BERITACUACA EXTREME

Curah Hujan di NTB Masih Kategori Rendah

Mataram  – Rata rata curah hujan di NTB pada dasarian II November umumnya masih kategori rendah. Intensitasnya masih kurang dari 50 milimeter per dasarian. Namun BMKG mengimbau masyarakat tetap waspada hujan lebat, angin kencang disertai petir.

Sementara curah hujan dengan kategori menengah terjadi d Pulau Lombok bagian Barat. Curah hujan dasarian tertinggi tercatat di Pos Hujan Banyu Urip sebesar 79,3 mm per dasarian.
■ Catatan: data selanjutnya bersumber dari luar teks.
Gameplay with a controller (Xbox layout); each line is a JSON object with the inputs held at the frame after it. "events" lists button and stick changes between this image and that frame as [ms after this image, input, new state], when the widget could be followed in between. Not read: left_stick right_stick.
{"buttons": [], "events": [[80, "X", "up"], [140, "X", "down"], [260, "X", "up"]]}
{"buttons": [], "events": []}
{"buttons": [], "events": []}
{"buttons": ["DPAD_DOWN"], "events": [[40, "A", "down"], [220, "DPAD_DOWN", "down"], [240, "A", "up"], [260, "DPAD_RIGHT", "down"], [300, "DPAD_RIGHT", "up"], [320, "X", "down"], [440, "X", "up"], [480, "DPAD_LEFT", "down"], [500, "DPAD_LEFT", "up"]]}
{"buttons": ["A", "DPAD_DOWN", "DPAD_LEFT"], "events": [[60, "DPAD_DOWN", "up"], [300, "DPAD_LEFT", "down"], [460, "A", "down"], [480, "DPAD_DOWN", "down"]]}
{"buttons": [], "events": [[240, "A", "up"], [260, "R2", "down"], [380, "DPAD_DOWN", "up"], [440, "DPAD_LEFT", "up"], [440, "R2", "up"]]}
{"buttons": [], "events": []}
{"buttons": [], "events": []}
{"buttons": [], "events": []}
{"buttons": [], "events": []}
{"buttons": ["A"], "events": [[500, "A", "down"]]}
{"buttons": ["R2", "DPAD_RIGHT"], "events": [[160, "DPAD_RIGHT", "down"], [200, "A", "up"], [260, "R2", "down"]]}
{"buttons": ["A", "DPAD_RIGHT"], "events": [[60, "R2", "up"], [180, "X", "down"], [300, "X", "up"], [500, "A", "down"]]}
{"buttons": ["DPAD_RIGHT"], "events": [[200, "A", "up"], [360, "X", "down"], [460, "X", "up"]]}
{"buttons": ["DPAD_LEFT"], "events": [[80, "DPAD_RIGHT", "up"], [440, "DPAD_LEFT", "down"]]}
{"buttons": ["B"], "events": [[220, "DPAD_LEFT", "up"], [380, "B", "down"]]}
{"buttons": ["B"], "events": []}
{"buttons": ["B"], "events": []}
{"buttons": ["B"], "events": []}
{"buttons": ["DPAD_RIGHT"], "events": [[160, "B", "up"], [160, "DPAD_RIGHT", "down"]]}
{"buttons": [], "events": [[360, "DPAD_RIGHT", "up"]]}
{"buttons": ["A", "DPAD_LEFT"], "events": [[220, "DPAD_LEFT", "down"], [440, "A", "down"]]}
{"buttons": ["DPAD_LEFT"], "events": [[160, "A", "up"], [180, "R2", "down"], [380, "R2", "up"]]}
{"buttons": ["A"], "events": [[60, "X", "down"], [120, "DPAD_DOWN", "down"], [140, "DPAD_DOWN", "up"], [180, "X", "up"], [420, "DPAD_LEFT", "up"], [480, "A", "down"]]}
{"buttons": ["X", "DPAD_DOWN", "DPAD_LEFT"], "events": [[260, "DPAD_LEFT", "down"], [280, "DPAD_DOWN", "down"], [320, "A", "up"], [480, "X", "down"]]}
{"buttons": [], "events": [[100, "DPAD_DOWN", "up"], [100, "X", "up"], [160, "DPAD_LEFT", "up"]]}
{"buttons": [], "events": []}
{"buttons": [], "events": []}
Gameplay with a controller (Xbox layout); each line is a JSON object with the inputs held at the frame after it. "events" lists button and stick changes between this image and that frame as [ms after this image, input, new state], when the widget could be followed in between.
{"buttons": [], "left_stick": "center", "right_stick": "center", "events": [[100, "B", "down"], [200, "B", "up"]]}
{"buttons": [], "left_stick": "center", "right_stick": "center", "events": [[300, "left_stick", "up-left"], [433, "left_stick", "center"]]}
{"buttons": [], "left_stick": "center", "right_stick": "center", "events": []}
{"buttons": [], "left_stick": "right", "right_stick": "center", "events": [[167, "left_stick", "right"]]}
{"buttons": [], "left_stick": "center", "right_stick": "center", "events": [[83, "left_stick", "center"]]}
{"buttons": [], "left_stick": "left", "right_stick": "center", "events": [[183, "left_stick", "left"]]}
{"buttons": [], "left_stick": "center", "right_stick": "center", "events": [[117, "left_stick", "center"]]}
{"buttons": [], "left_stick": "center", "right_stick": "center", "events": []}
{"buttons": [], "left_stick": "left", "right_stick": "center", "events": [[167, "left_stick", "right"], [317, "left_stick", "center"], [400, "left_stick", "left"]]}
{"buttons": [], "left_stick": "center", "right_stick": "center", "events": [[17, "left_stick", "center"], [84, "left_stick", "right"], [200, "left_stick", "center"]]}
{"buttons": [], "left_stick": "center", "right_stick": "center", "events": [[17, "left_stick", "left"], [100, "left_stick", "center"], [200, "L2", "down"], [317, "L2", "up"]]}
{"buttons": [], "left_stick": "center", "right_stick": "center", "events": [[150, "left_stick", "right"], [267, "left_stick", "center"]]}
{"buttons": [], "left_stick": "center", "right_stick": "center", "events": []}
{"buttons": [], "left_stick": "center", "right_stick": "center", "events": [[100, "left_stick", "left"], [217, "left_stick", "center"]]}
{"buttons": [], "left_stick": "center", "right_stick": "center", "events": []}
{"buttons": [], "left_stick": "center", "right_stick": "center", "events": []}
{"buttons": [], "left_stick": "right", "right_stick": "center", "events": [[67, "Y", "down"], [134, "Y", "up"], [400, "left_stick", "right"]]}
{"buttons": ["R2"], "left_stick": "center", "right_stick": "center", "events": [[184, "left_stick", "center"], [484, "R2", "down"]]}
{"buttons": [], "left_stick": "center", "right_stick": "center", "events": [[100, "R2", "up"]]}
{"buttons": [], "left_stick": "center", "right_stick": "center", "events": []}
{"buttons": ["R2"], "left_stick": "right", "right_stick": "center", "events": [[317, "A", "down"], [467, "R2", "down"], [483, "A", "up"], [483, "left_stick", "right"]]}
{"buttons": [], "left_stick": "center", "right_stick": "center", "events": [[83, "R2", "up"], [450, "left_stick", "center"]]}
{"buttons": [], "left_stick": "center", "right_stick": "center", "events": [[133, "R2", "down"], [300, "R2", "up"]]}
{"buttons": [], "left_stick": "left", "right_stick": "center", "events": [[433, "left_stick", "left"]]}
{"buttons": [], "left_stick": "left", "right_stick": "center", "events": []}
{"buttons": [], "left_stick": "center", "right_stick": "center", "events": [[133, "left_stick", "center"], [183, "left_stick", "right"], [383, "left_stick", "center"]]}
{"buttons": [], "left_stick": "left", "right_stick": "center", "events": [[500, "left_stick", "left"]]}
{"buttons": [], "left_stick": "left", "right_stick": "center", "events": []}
“Sifat hujan pada dasarian II November umumnya bawah normal, kecuali Pulau Lombok bagian Barat. Sebagian kecil Lombok bagian timur dan sebagian wilayah Dompu dengan kategori Atas Normal,” ujar Prakirawan BMKG Stasiun Klimatologi Lombok Barat, Dewo Sulistio Adi Wibowo, Kamis, 21 November 2019.

BMKG

Mengenai peluang terjadi hujan pada dasarian III November, juga umumnya masih rendah. Peluang terjadi hujan kurang dari 20 mm per dasarian. Umumnya sebesar 20 sampai 90 persen di sebagian besar wilayah NTB. Peluang hujan lebih dari 50 mm per dasarian sebesar 10 sampai 30 persen di Pulau Lombok bagian Barat dan sebagian kecil Sumbawa bagian Utara.

“Bulan November ini merupakan akhir periode musim kemarau untuk wilayah NTB. Masyarakat dihimbau agar tetap waspada dan berhati – hati terhadap potensi terjadinya cuaca ekstrem di periode peralihan musim kemarau menuju musim hujan seperti hujan lebat dan angin puting beliung,” kata Dewo.

Meski sudah masuk musim hujan, namun peringatan dini kekeringan masih tetap berlaku. Musim kemarau belum utuh beralih ke musim hujan. Masyarakat diminta waspada potensi kekeringan di daerah dengan Hari Tanpa Hujan (HTH) lebih dari 60 hari. Seperti di Lombok Tengah (Jonggat, Kopang, Praya, Penujak), Lombok Timur (Jerowaru, Keruak, Labuhan Haji, Kotaraja, Sakra Barat, Sembalun, Sikur, Sukamulia, Swela, Terara), Sumbawa (Plampang), Dompu (Hu’u, Kempo, Pajo), dan Bima (Bolo, Palibelo, Sape, Wawo, Woha).

Potensi kekeringan, kekurangan ketersediaan air bersih dan potensi kebakaran lahan juga masih perlu diwaspadai, khususnya di daerah – daerah rawan kekeringan dan daerah dengan HTH lebih dari 60 hari.

“Kami juga menghimbau kepada masyarakat agar beradaptasi dengan mundurnya musim hujan di NTB pada tahun ini dengan menyesuaikan perencanaan kegiatan Anda ke depan dengan kondisi iklim yang ada,” tandasnya.